An efficient Software-Defined Radio solution comes when all the aspects of system design are collectively addressed under application specifications and constraints. It includes all—the efforts to design wideband antennas, powerful software to process huge bandwidth of information, optimizations at hardware to maximize performance, and nevertheless to mention compilers and operating systems. It is important that every engineer or a scientist working on a particular block of SDR should have a bare-minimum understanding of the entire design stack. There is a need to have clear vision about the targets to be achieved, trade-offs to be made, and a unified approach so that all the objectives are measurable to enable a qualitative and quantitative analysis.
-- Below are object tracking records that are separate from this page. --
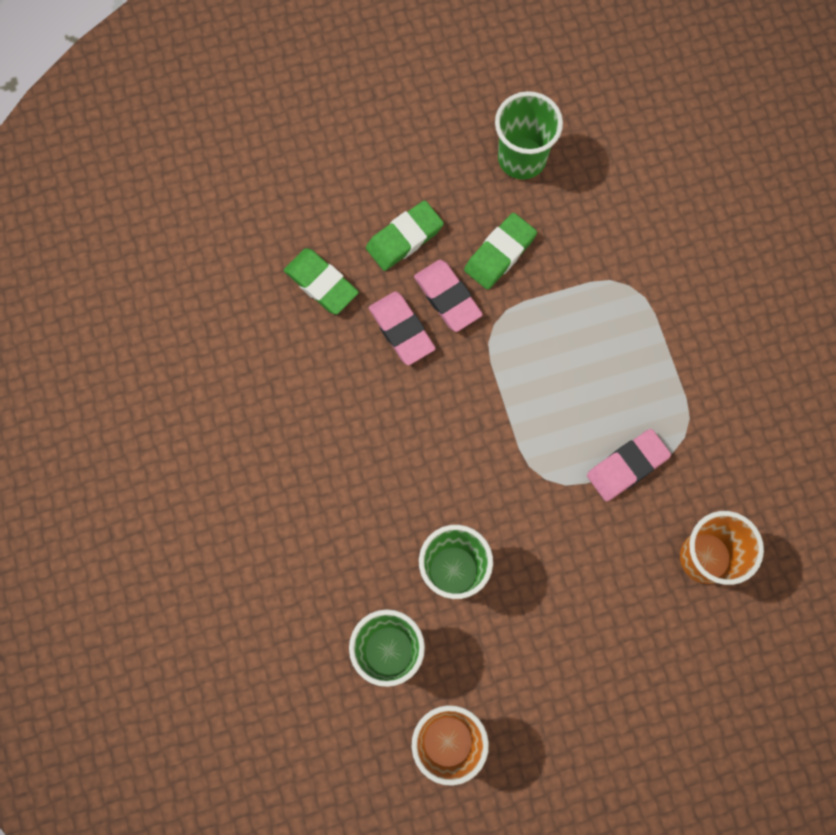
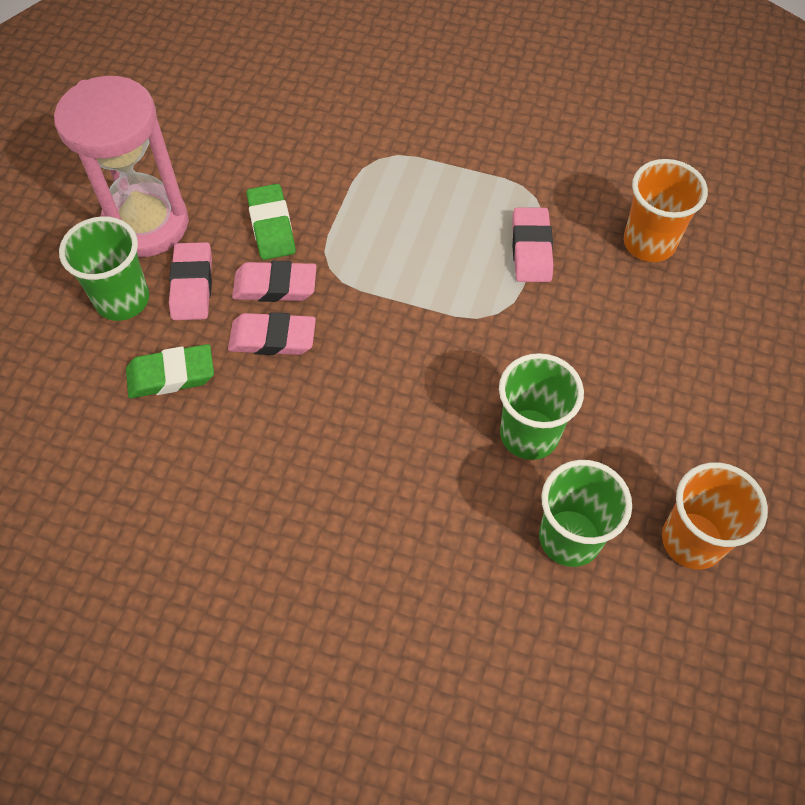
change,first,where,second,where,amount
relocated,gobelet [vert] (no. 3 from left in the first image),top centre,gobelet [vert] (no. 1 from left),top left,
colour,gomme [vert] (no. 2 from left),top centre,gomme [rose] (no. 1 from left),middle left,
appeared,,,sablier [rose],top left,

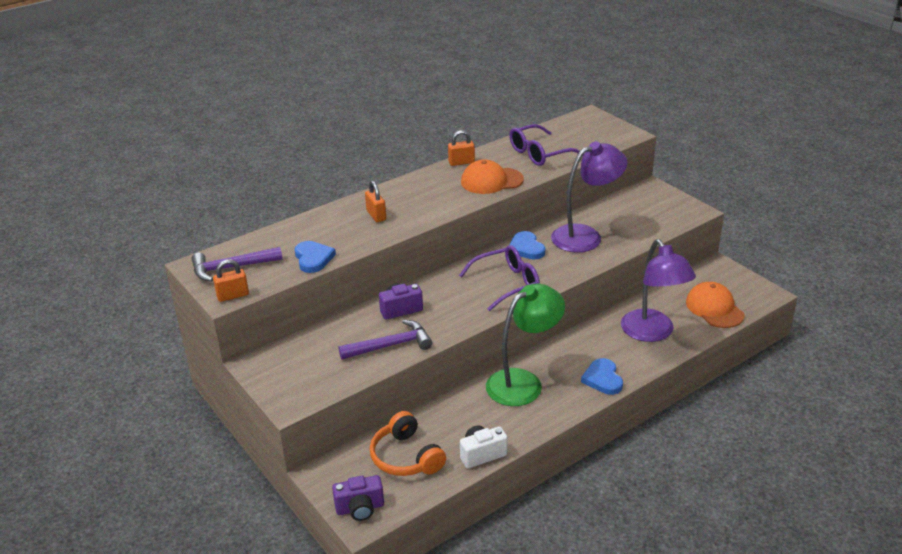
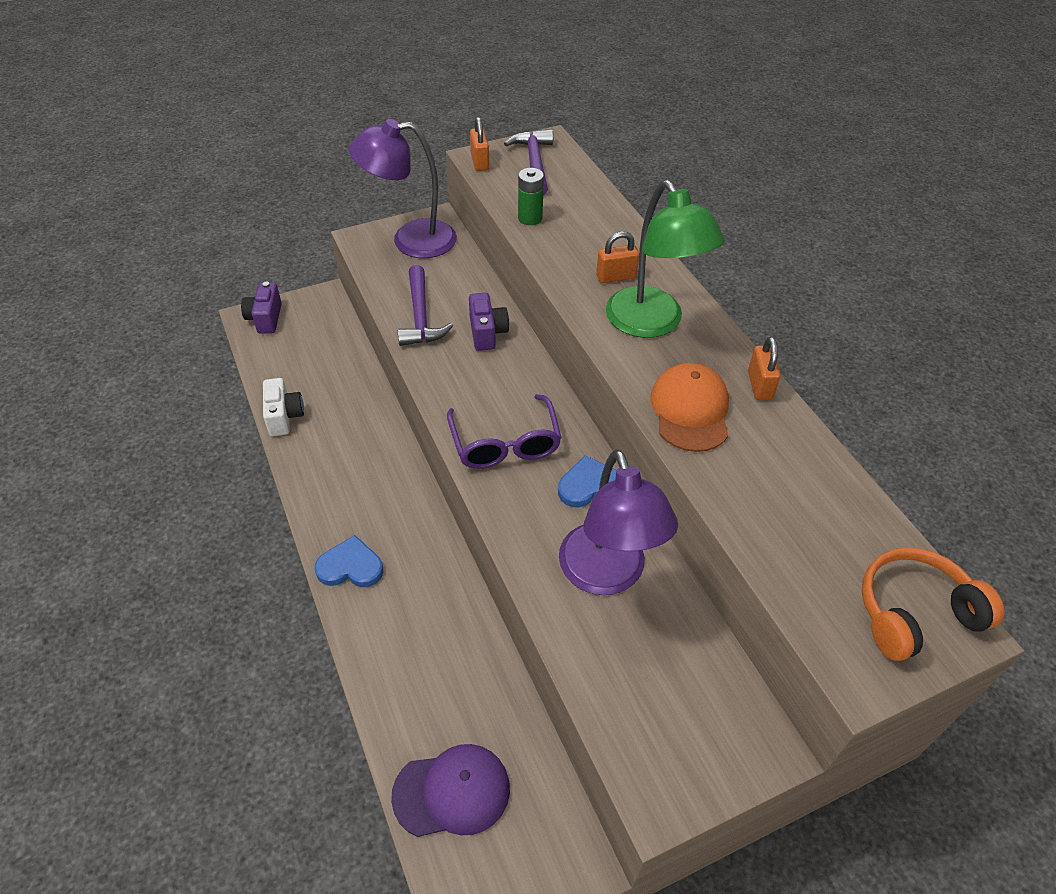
change,first,where,second,where,amount
missing,lunettes [violet] (no. 2 from left),top centre,,,
relocated,lampe [violet] (no. 2 from left in the first image),middle right,lampe [violet] (no. 1 from left),top centre,
exchanged,cœur [bleu] (no. 1 from left),centre,pile [vert],top centre,
colour,casquette [orange] (no. 2 from left),middle right,casquette [violet],bottom centre,
relocated,lampe [vert],centre,,top centre,
relocated,casque audio [orange],bottom centre,,bottom right,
The contributions as chapters in the books provide conclusions and based on those we can indicate recommendations for future designs. Computationally intensive parallel processing tasks are suitable for homogeneous/heterogeneous multicore architectures. The cores in such platform can be chosen based on application scenarios, for example a general-purpose task is more suitable for a RISC processor to handle or signal processing task to a DSP. Special logic can be implemented on FPGAs and rASIPs can be used to allow maximum flexibility. The cores can communicate with each other over a network-on-chip or on an efficient bus architecture. If the objective is to provide maximum instruction-level parallelism, then multiple VLIW cores can be integrated together over a high-performance communication infrastructure. In such cases, LLVM-based C-compiler StreamIt-based compilers are optimal choices. Reconfigurable MPSoCs is also a good solution for SDRs as they are highly programmable and require a minimum knowledge of the underlying hardware by the SDR programmers. Open source libraries such as GNU radio will attract more programmers towards the SDR development. From a scalable communications core, we can expect that it yields several advantages including architectural efficiency, efficient interconnects, targeted flexibility and control as well as programmability. Tool development is also very important for consistent SDR evolution. We need tools that can do rapid prototyping, provide early synthesis results and near-accurate performance estimates. The tools should contain support for multiple compilers of different programming languages.

In the end, we can emphasize there is a need to continuously invent new applications to keep a high demand for SDR technology. All those interesting features that this books highlights come at a cost, i.e., power and area/resources. An SDR world—present day Internet-of-Things can become an environmental hazard due to the unprecedented energy requirements. It is urgently required that special emphasis should be given to the global view and idea of SDR design paradigm from all fields of technology.